Data for review:
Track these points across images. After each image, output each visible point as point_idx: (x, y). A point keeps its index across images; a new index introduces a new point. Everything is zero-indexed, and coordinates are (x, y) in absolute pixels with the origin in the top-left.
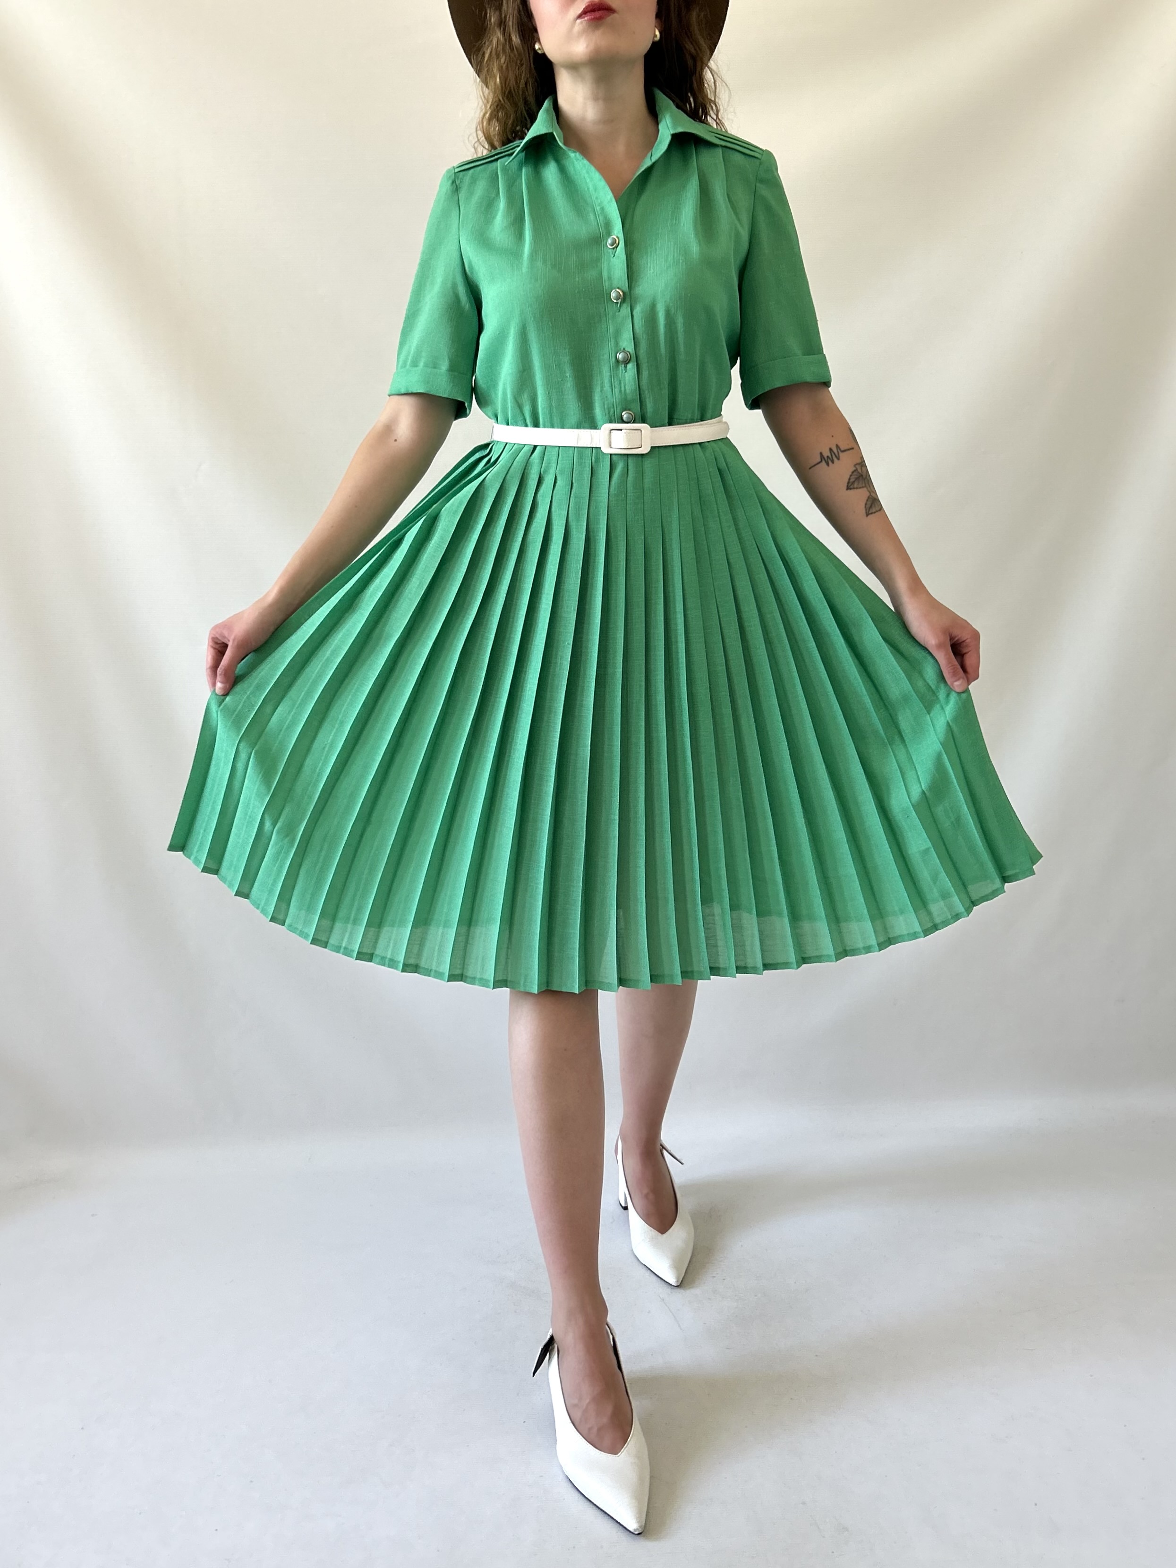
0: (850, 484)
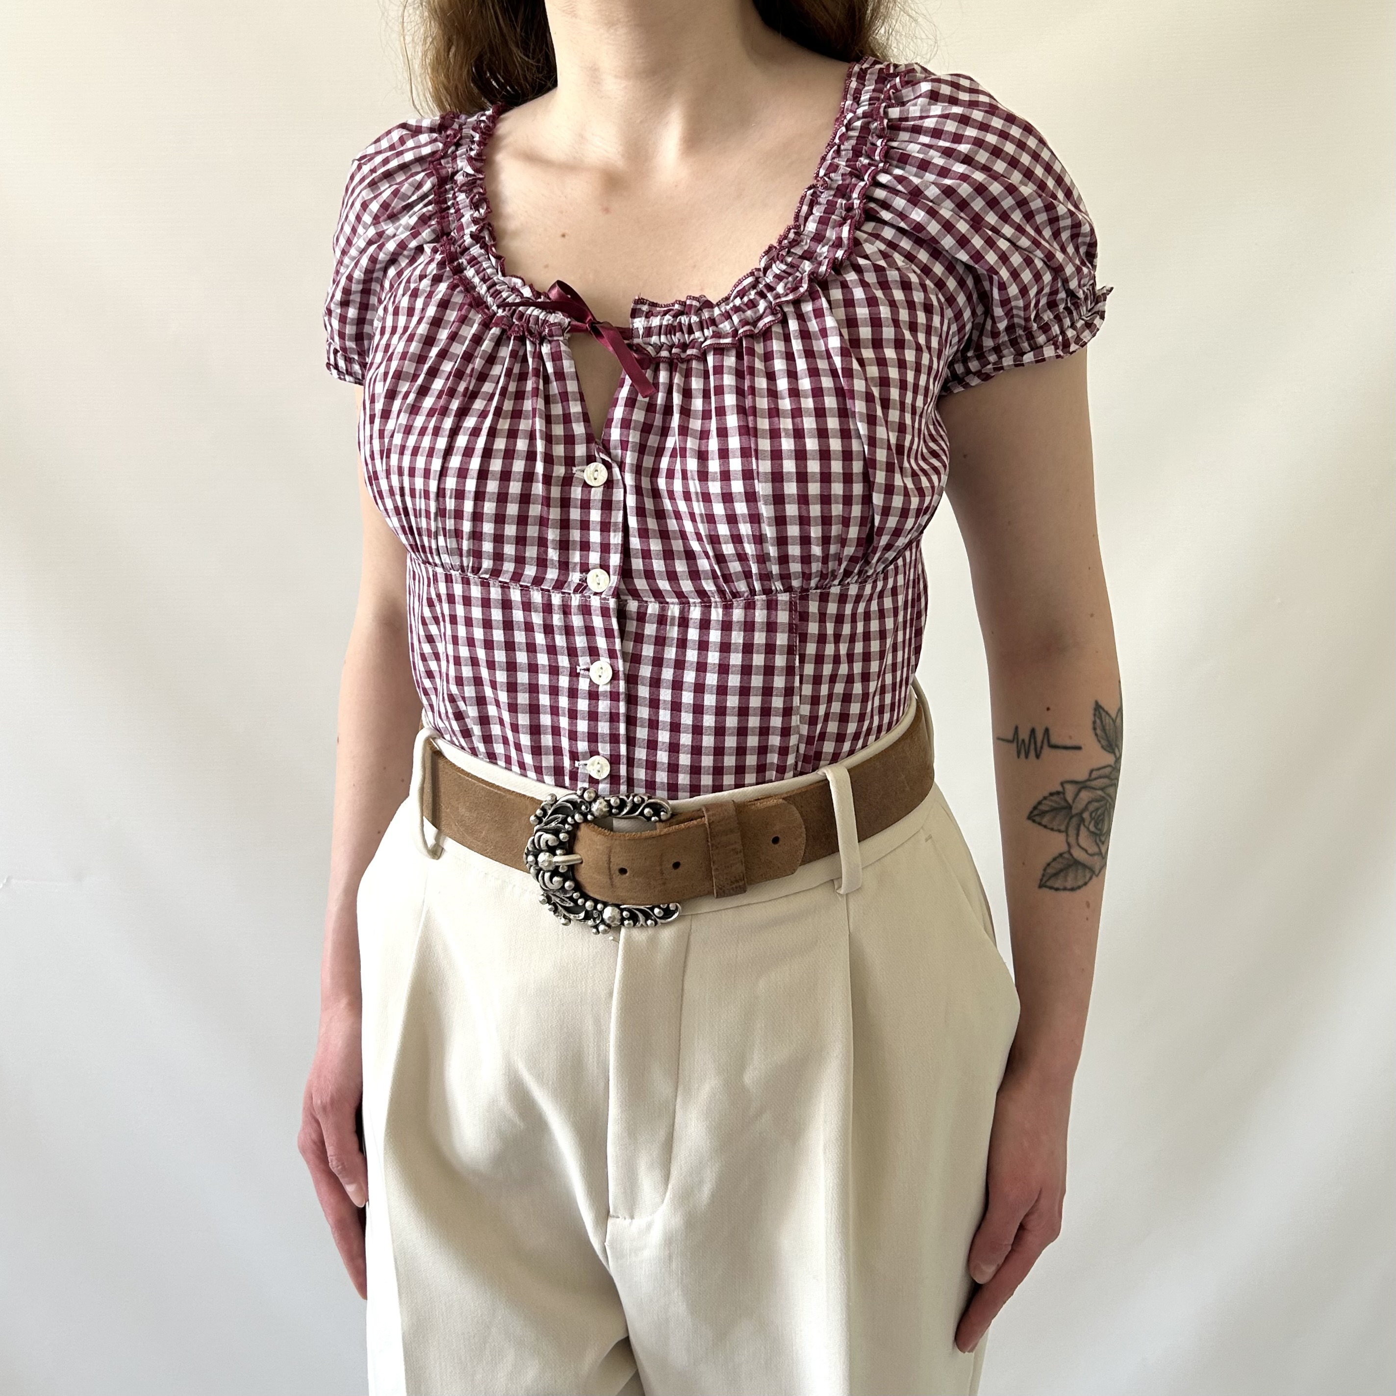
0: (1036, 812)
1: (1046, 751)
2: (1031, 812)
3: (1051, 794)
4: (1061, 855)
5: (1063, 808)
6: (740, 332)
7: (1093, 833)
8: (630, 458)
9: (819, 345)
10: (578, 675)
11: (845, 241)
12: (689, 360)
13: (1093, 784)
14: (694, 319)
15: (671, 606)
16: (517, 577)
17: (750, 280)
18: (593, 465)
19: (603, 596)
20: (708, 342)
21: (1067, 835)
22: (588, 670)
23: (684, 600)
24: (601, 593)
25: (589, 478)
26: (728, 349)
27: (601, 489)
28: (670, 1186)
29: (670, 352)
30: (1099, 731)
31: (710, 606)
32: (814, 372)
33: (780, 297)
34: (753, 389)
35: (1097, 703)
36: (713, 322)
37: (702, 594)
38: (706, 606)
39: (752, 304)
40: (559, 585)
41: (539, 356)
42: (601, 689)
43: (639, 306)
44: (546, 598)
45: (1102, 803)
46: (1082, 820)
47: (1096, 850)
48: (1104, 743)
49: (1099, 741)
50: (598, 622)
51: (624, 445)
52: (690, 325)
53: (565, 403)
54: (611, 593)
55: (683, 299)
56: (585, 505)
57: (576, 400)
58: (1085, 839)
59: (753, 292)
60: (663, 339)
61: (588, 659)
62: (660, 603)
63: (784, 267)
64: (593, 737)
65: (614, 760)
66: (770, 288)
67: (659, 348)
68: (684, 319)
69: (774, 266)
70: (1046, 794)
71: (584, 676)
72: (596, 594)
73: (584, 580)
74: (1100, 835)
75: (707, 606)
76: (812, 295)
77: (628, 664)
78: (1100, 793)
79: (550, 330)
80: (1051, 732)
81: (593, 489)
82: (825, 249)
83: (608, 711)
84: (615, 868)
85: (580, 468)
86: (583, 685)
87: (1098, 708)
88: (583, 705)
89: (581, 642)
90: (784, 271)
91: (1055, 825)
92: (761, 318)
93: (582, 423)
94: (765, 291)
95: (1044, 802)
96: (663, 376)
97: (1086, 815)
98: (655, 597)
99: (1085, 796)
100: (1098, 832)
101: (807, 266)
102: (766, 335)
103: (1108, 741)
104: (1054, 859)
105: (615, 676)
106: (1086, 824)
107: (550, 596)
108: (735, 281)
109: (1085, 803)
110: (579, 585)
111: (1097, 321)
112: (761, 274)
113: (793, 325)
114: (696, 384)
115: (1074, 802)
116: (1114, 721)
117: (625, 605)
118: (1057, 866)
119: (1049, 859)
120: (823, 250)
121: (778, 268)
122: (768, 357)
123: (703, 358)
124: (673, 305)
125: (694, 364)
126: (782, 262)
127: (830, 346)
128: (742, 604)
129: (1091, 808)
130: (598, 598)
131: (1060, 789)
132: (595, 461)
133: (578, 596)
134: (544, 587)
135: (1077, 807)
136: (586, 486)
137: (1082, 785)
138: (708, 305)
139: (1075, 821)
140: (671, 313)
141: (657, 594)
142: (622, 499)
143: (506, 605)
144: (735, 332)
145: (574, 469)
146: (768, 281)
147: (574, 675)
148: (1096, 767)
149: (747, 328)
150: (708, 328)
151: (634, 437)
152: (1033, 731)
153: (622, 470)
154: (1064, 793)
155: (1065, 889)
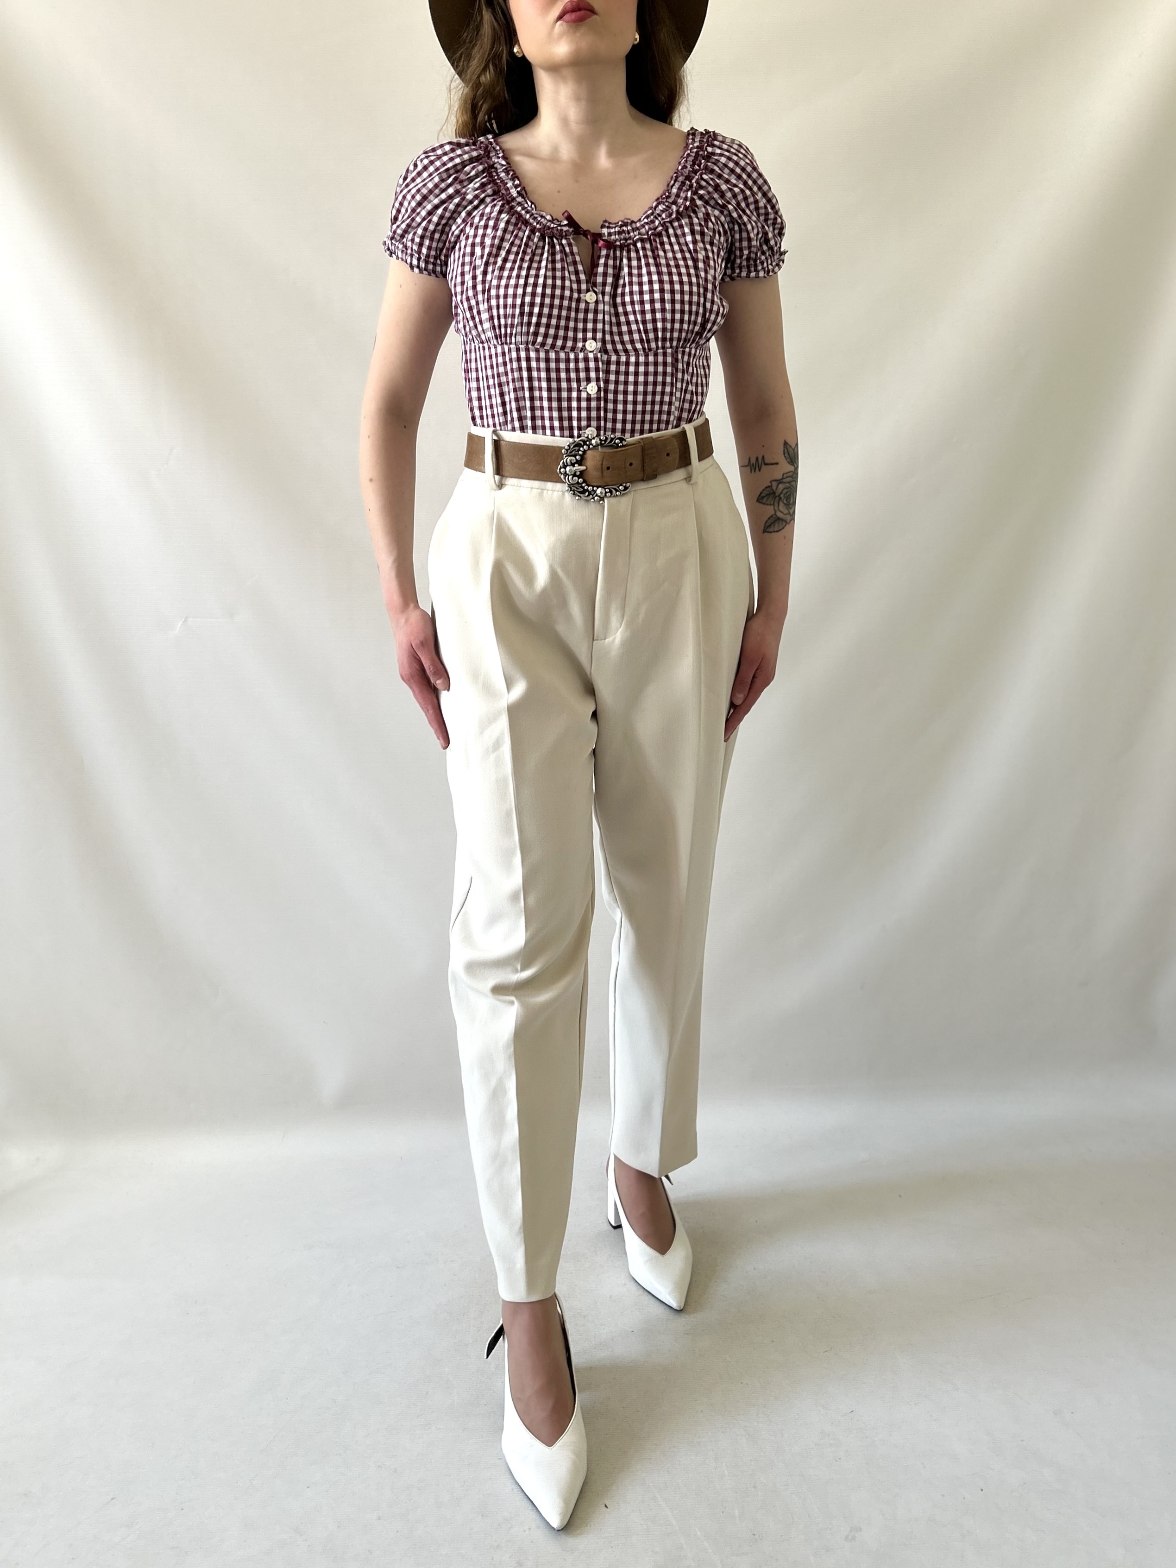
0: (760, 498)
1: (764, 467)
2: (758, 499)
5: (772, 494)
6: (650, 233)
7: (785, 504)
8: (607, 289)
9: (682, 240)
10: (581, 391)
11: (689, 198)
13: (785, 480)
14: (629, 228)
15: (622, 357)
16: (553, 346)
17: (650, 211)
18: (589, 293)
19: (594, 353)
20: (637, 237)
21: (774, 506)
22: (586, 388)
23: (628, 353)
24: (593, 351)
25: (588, 299)
26: (645, 240)
27: (594, 304)
28: (625, 618)
29: (620, 242)
30: (786, 455)
31: (639, 356)
32: (682, 251)
33: (664, 220)
34: (658, 255)
35: (785, 441)
36: (638, 229)
37: (635, 350)
39: (653, 222)
40: (573, 349)
41: (561, 244)
42: (592, 396)
43: (605, 224)
44: (567, 355)
45: (789, 489)
46: (780, 498)
47: (789, 511)
48: (789, 460)
49: (787, 460)
50: (591, 365)
51: (604, 284)
52: (628, 230)
53: (575, 266)
54: (597, 351)
55: (623, 219)
56: (586, 311)
57: (581, 265)
58: (782, 507)
59: (652, 217)
60: (617, 236)
61: (585, 383)
62: (617, 355)
63: (664, 207)
64: (589, 419)
65: (598, 428)
66: (659, 215)
67: (615, 241)
68: (625, 228)
70: (764, 488)
71: (584, 391)
72: (591, 352)
73: (584, 346)
74: (789, 505)
75: (637, 356)
76: (678, 219)
77: (604, 384)
78: (788, 485)
79: (566, 234)
80: (765, 457)
81: (590, 304)
82: (682, 201)
83: (595, 406)
84: (605, 467)
85: (584, 294)
86: (584, 395)
87: (786, 443)
88: (584, 404)
89: (582, 375)
90: (665, 209)
91: (768, 502)
92: (657, 227)
93: (584, 275)
94: (657, 216)
95: (764, 492)
96: (618, 253)
97: (782, 496)
98: (615, 353)
99: (781, 486)
100: (788, 503)
101: (674, 208)
102: (660, 235)
103: (791, 459)
104: (769, 518)
105: (599, 390)
106: (782, 499)
107: (569, 355)
108: (643, 212)
109: (780, 491)
110: (582, 349)
111: (781, 263)
112: (655, 209)
113: (671, 231)
114: (633, 255)
115: (776, 489)
116: (794, 450)
118: (770, 521)
119: (767, 519)
120: (680, 201)
121: (662, 207)
122: (662, 244)
123: (635, 245)
124: (618, 223)
125: (632, 247)
126: (664, 205)
127: (687, 240)
128: (653, 354)
129: (784, 492)
130: (592, 354)
131: (770, 484)
132: (591, 291)
133: (582, 353)
134: (566, 351)
136: (586, 302)
137: (780, 482)
138: (633, 222)
139: (777, 499)
140: (619, 226)
141: (616, 351)
142: (602, 308)
143: (547, 360)
144: (647, 233)
145: (582, 295)
146: (658, 212)
147: (579, 391)
148: (786, 472)
149: (653, 231)
150: (635, 232)
151: (608, 280)
152: (757, 459)
153: (602, 295)
154: (771, 486)
155: (774, 532)
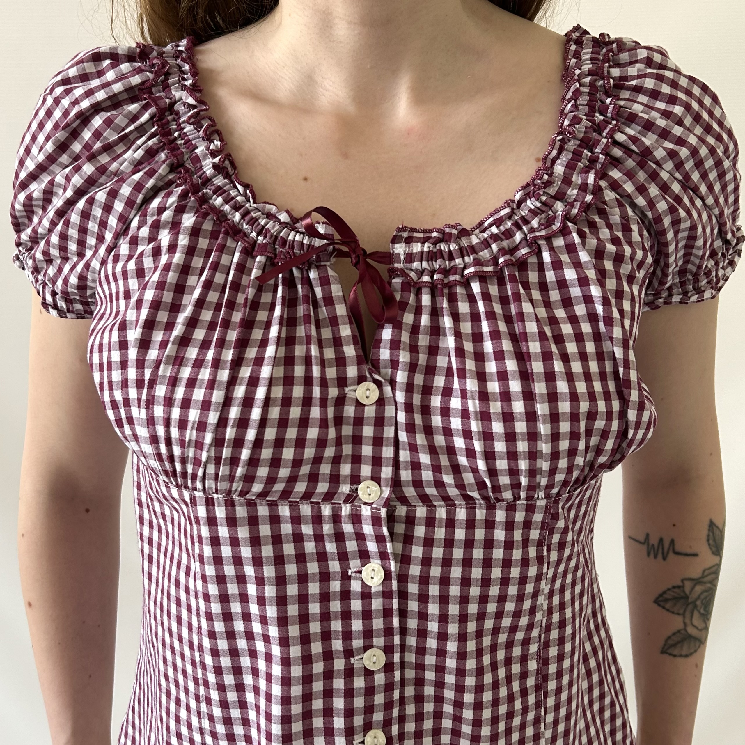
0: (661, 599)
2: (657, 599)
3: (674, 587)
4: (679, 631)
5: (682, 598)
6: (501, 260)
7: (702, 614)
8: (401, 377)
10: (349, 578)
12: (451, 286)
13: (705, 579)
14: (453, 247)
15: (438, 509)
16: (286, 494)
18: (364, 384)
19: (374, 506)
20: (471, 270)
21: (684, 617)
22: (360, 572)
23: (450, 503)
24: (372, 503)
25: (362, 398)
26: (490, 277)
27: (374, 408)
29: (432, 277)
30: (711, 542)
31: (475, 508)
33: (534, 231)
34: (521, 315)
35: (709, 520)
36: (473, 250)
37: (467, 497)
38: (471, 508)
39: (509, 235)
40: (329, 497)
41: (307, 282)
42: (373, 589)
43: (400, 233)
44: (315, 510)
45: (710, 592)
46: (695, 606)
47: (704, 625)
48: (714, 549)
49: (711, 549)
50: (368, 529)
51: (394, 364)
52: (450, 251)
53: (334, 328)
54: (383, 503)
55: (441, 228)
56: (359, 421)
57: (346, 324)
58: (697, 620)
59: (509, 224)
60: (425, 264)
61: (358, 562)
62: (428, 506)
63: (538, 205)
65: (388, 650)
66: (526, 221)
67: (421, 273)
68: (443, 246)
69: (528, 201)
70: (670, 586)
71: (356, 579)
72: (366, 504)
73: (355, 491)
77: (399, 565)
78: (709, 585)
80: (675, 542)
81: (366, 408)
82: (574, 192)
83: (382, 608)
85: (352, 388)
86: (355, 586)
87: (712, 525)
88: (356, 605)
89: (351, 546)
90: (538, 208)
91: (675, 610)
93: (352, 346)
95: (668, 592)
96: (426, 299)
97: (698, 603)
98: (423, 502)
99: (699, 589)
100: (706, 613)
102: (522, 265)
103: (717, 547)
105: (388, 575)
106: (698, 608)
107: (321, 509)
109: (698, 593)
110: (350, 496)
112: (515, 207)
113: (547, 257)
114: (464, 308)
115: (690, 593)
117: (394, 511)
118: (675, 639)
119: (669, 633)
121: (531, 203)
122: (527, 286)
123: (466, 283)
124: (431, 231)
125: (459, 290)
126: (537, 200)
129: (702, 597)
130: (369, 508)
131: (680, 584)
132: (366, 381)
133: (348, 506)
134: (314, 500)
135: (693, 597)
136: (359, 405)
137: (697, 581)
138: (464, 233)
139: (691, 607)
140: (430, 240)
141: (425, 499)
142: (394, 415)
145: (347, 389)
146: (524, 214)
147: (345, 576)
149: (507, 257)
150: (469, 256)
151: (404, 357)
152: (661, 540)
153: (393, 389)
154: (683, 587)
155: (681, 656)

Task description:
Starting at the line that contains "103: (1108, 741)" and stopping after the line that contains "149: (747, 328)", write out every line exactly as it appears above, and no other line.

Problem solution:
103: (1108, 741)
104: (1054, 859)
105: (615, 676)
106: (1086, 824)
107: (550, 596)
108: (735, 281)
109: (1085, 803)
110: (579, 585)
111: (1097, 321)
112: (761, 274)
113: (793, 325)
114: (696, 384)
115: (1074, 802)
116: (1114, 721)
117: (625, 605)
118: (1057, 866)
119: (1049, 859)
120: (823, 250)
121: (778, 268)
122: (768, 357)
123: (703, 358)
124: (673, 305)
125: (694, 364)
126: (782, 262)
127: (830, 346)
128: (742, 604)
129: (1091, 808)
130: (598, 598)
131: (1060, 789)
132: (595, 461)
133: (578, 596)
134: (544, 587)
135: (1077, 807)
136: (586, 486)
137: (1082, 785)
138: (708, 305)
139: (1075, 821)
140: (671, 313)
141: (657, 594)
142: (622, 499)
143: (506, 605)
144: (735, 332)
145: (574, 469)
146: (768, 281)
147: (574, 675)
148: (1096, 767)
149: (747, 328)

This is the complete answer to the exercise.